**Work to complete**
Every line of the listing belongs in your answer exactly as written; the images do not.

--------------------------------

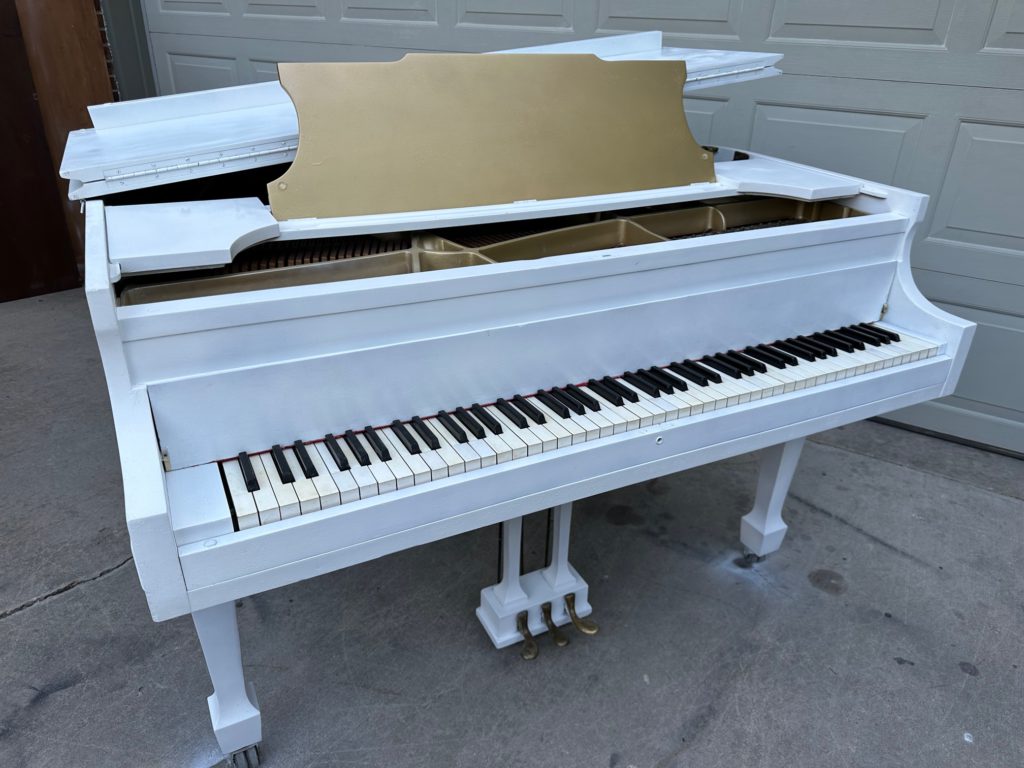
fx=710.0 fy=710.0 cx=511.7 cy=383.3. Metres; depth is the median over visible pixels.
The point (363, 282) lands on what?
grand piano
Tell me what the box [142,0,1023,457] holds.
garage door
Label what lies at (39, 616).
concrete pavement
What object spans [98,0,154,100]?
door frame
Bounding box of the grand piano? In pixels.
[54,26,979,767]
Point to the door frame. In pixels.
(128, 67)
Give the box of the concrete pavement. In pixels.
[0,284,1023,767]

--------------------------------

**Exercise answer**
fx=710.0 fy=710.0 cx=511.7 cy=383.3. Metres; depth is the median over visible pixels.
The point (363, 282) lands on what?
grand piano
Tell me what the box [142,0,1023,457] holds.
garage door
Label what lies at (39, 616).
concrete pavement
What object spans [98,0,154,100]?
door frame
Bounding box of the grand piano? In pixels.
[54,26,979,767]
Point to the door frame. In pixels.
(128, 67)
Give the box of the concrete pavement. In pixels.
[0,284,1023,767]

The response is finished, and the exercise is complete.